The Catalans citizens who participated to the referendum on the first of October voted with an overwhelming 90 % majority in favour of a split from the rest of Spain. On the other hand, a big part of the population, over 3 million of Catalans voters, didn’t participate to the referendum that reached a turnout of just 42%. Despite some criticism on the use of force from Spanish police, it is undeniable that Catalonia itself is really divided on the matter and a secession from Spain would cause many consequences, namely on economic and social issues.
A firs point to be highlighted is that declaring independence from Spain would mean that Catalonia would have to leave the EU, which would inevitably cause issues around its membership of the EU’s single market. Barcelona could then renegotiate a new membership with the EU but certainly this process would take years causing many uncertainty. “The establishment of a border would result in a loss of jobs, income and wealth for everybody, whether they live in Catalonia or in the rest of Spain,” said Alain Cuenca, an economics professor at the University of Zaragoza, quoted by “CNBC”. Spanish Economic Ministry Luis de Guindos said that “the impact of secession and it would mean an impoverishment of between 25 and 30% for Catalonia and its unemployment rates would double”. “When a region of a euro zone country separates, it is immediately left out and all tariffs would be applied, it would be out of all EU trade agreements, which would have a very important impact on an exporting region like Catalonia, but they would also lose the euro as currency”, he warned.
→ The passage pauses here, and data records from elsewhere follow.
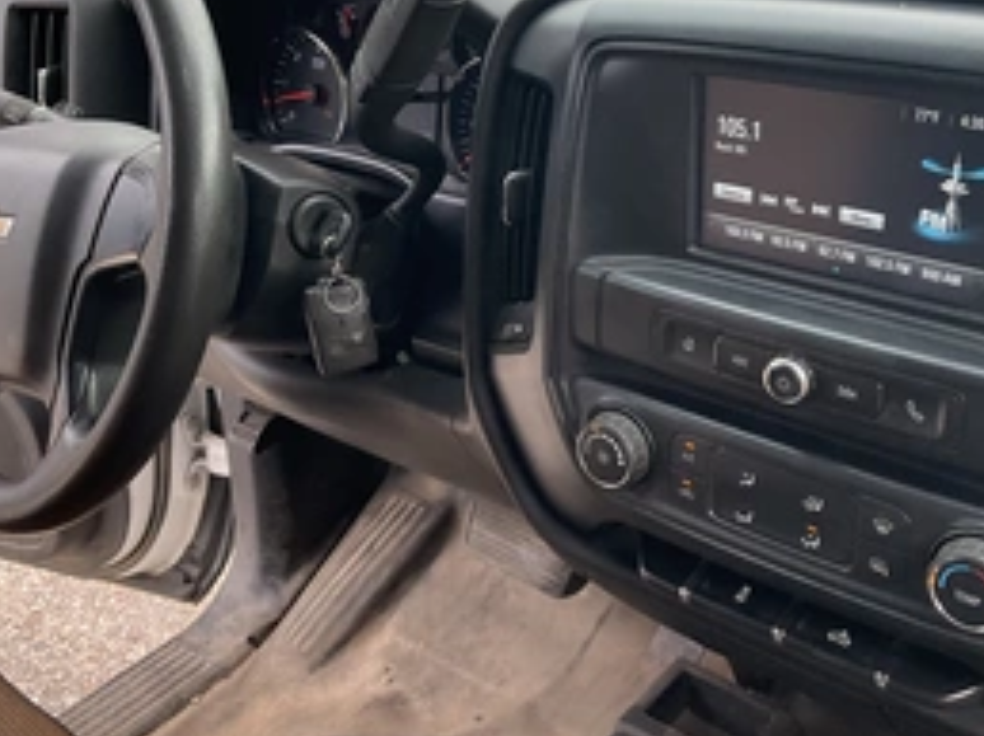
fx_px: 1278
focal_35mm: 45
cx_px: 481
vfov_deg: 31.9
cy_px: 252
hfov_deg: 42.1
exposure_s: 1/122
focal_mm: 3
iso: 40
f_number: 1.8
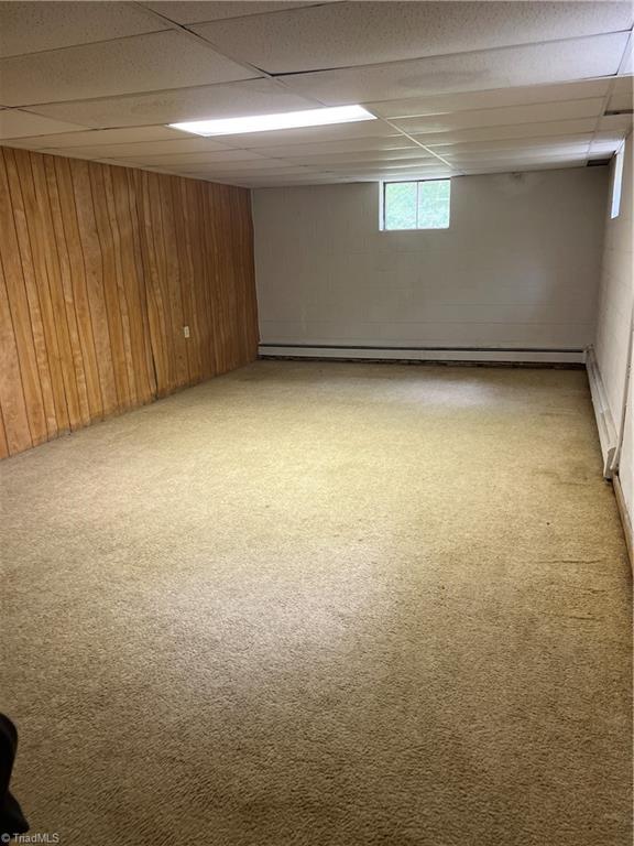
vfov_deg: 67.3
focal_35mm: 26
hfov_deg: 53.1
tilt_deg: -14.8
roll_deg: +1.9
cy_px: 423
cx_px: 317
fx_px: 635
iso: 160
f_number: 1.5
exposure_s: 1/60
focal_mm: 5.7
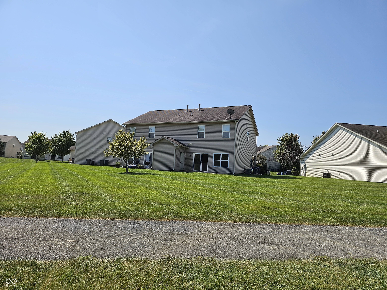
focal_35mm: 23
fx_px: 257
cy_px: 145
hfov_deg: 73.9
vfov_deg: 58.9
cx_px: 194
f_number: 1.7
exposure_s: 1/1225
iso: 10
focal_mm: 6.3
Financial markets and companies have started to fear about the economic consequences that would come if Catalonia declares independence. Banco Sabadell’s board of directors met to discuss the possibility of moving its legal seat out of Catalonia. In the meantime, drug company Oryzon announced a decision to relocate away from Catalonia, and telecommunications company Eurona announced that will move its headquarters from Barcelona to Madrid. As highlighted by many media, by moving their legal seats to Spain, banks can ensure that they’re still covered by mechanisms such as the European Deposit Insurance Scheme, which ensures that all deposits up to 100,000 euros are protected. On the other hand, for Catalonia becoming independent and most likely outside of the European Union means paying tariffs on exports to its main trade partners, including Spain. The new Catalan state would also already be in debt, as Madrid and Barcelona would have to determine what percentage of Spain’s sovereign debt Catalonia would inherit.
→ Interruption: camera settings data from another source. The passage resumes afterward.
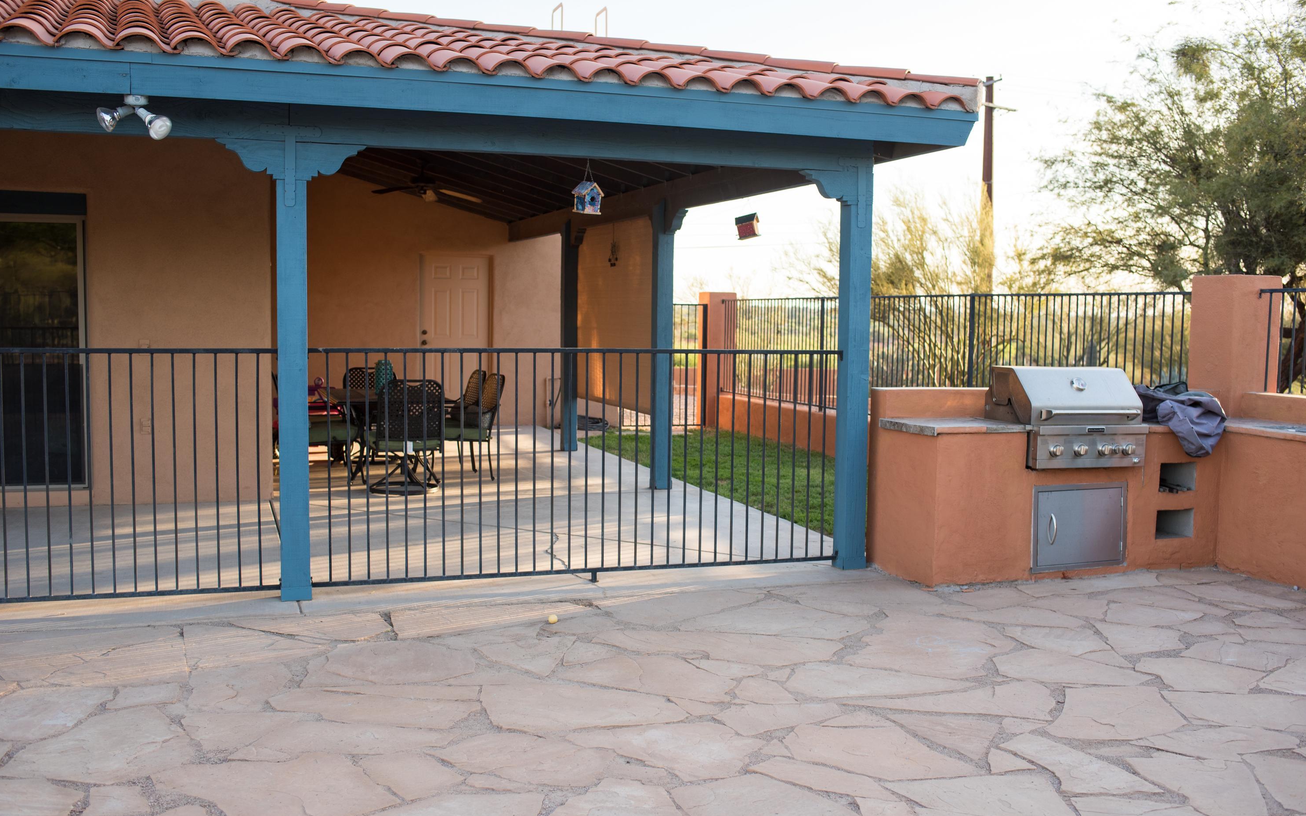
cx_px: 656
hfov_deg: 54.0
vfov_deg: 35.3
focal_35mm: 36
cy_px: 417
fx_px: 1281
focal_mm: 35
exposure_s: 1/320
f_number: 3.5
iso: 160
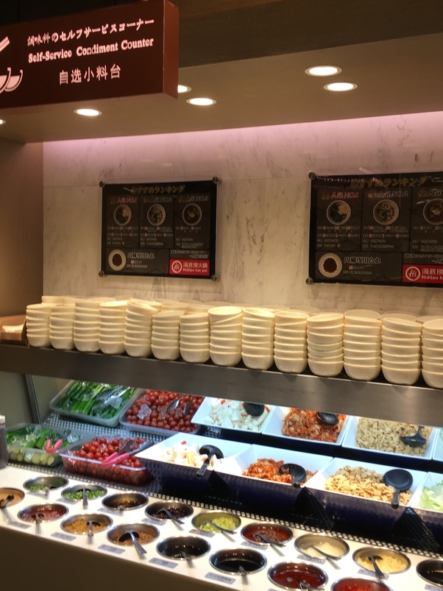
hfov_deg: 38.7
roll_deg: -0.8
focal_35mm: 37
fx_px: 632
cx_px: 227
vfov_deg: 50.1
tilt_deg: -1.6
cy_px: 284
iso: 25
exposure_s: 1/60
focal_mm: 4.15
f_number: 2.2
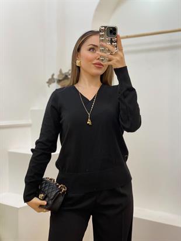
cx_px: 90
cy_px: 120
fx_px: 362
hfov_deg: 28.0
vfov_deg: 36.8
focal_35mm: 52
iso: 100
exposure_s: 1/100
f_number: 2
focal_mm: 6
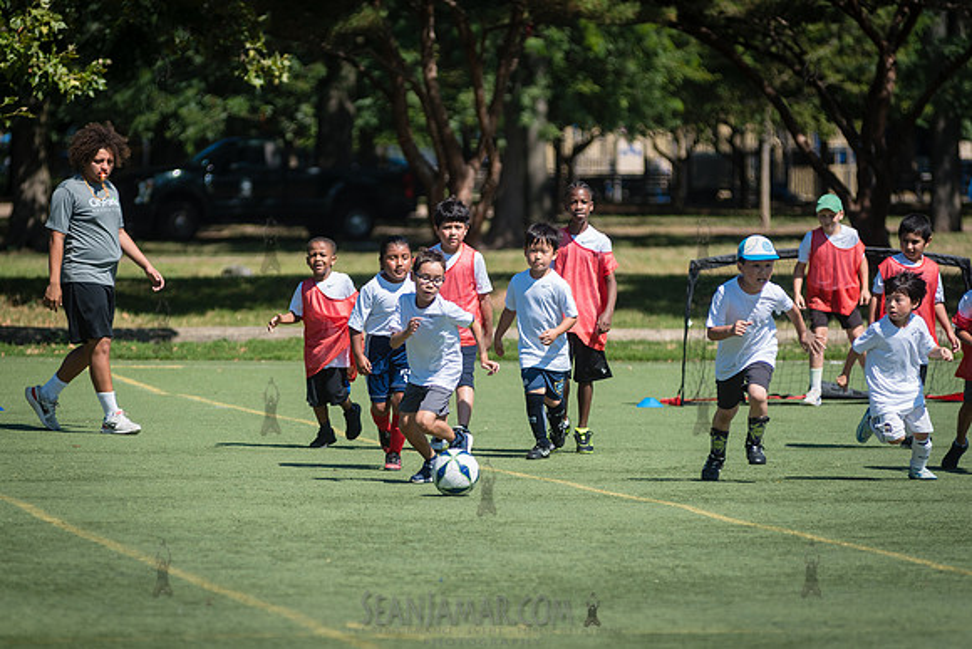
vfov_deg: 5.9
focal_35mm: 234
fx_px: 6310
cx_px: 434
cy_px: 379
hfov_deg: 8.8
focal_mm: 200
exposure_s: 1/2000
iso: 200
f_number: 4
But Pro-independence forces argue that an independent Catalonia would only face these economic difficulties for a short period of time. And they argue that gaining control of their taxes would put the new state in control of enough resources to deal with all the new challenges of an independent country, as Catalonia contributes more taxes to the state than it receives back.
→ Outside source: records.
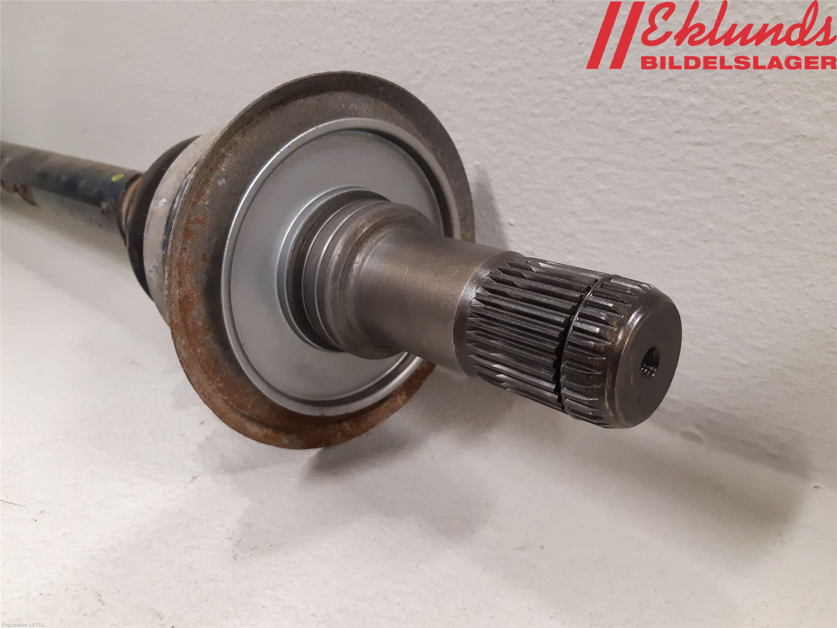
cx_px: 418
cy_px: 314
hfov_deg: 67.3
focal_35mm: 26
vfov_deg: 53.1
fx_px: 629
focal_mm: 3.93
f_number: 1.7
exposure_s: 1/50
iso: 250
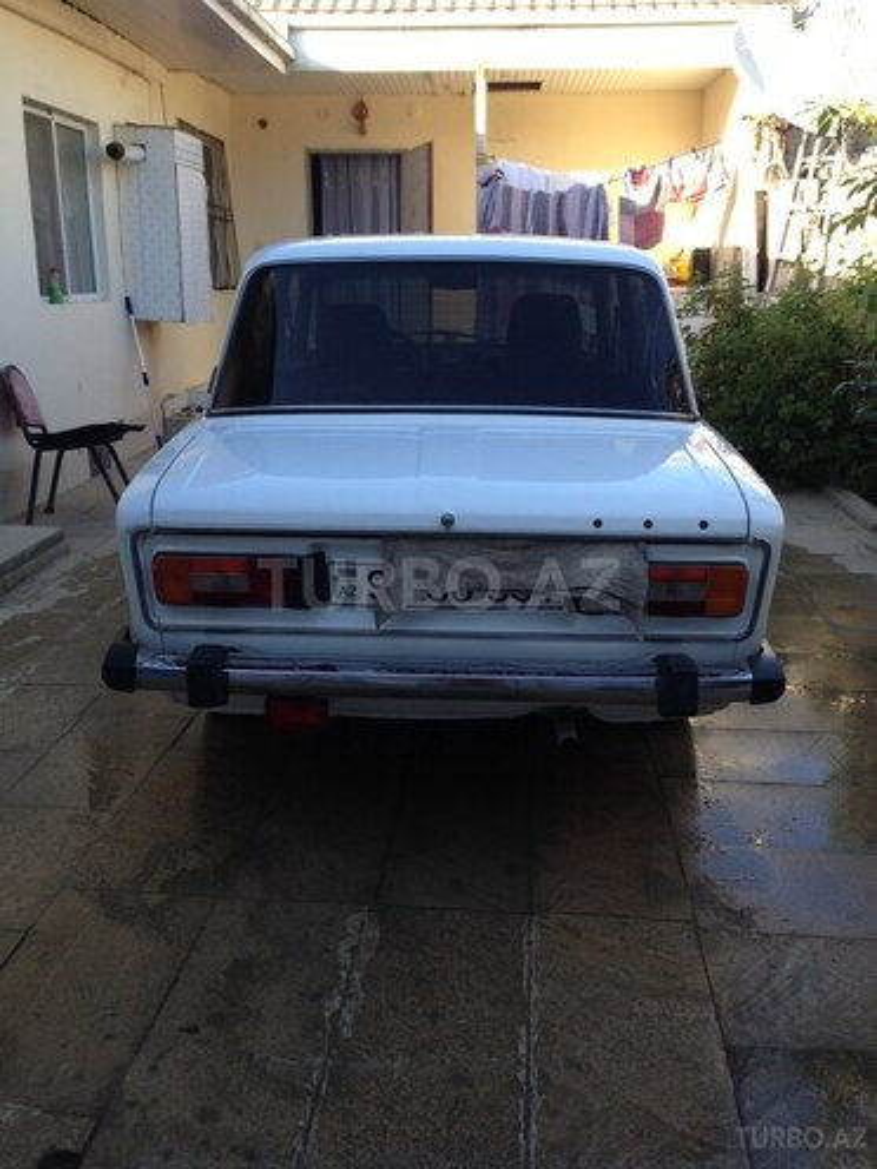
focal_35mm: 33
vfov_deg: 55.4
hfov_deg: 42.9
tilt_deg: -11.6
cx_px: 438
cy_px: 584
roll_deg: +1.9
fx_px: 1115
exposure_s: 1/237
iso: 50
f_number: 2.4
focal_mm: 4.12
In the end it could be said that it is quite unexpected that an European city as Barcelona, in the heart of the EU and so symbolic of connection and free circulation for the “Erasmus generation”, now turns to be an element of division that worries Bruxelles. But fortunately, despite the clashes of the first days, now seems that Barcelona and Madrid want to keep the dialogue open avoiding to take decision in a rush. In this framework political and economic uncertainty is likely to continue, with the Catalan president Carles Puigdemont that on 10th of October said he “assumes the mandate” for an independent republic but asked for the effects of the declaration to be suspended in order to “enter into dialogue”. Now it has to be seen how this dialogue could concretely evolve with the irreconcilable stances in Madrid government and in Barcelona regional parliament. Maybe it will be up to the EU to take a stronger role of mediator in this dispute in its internal borders.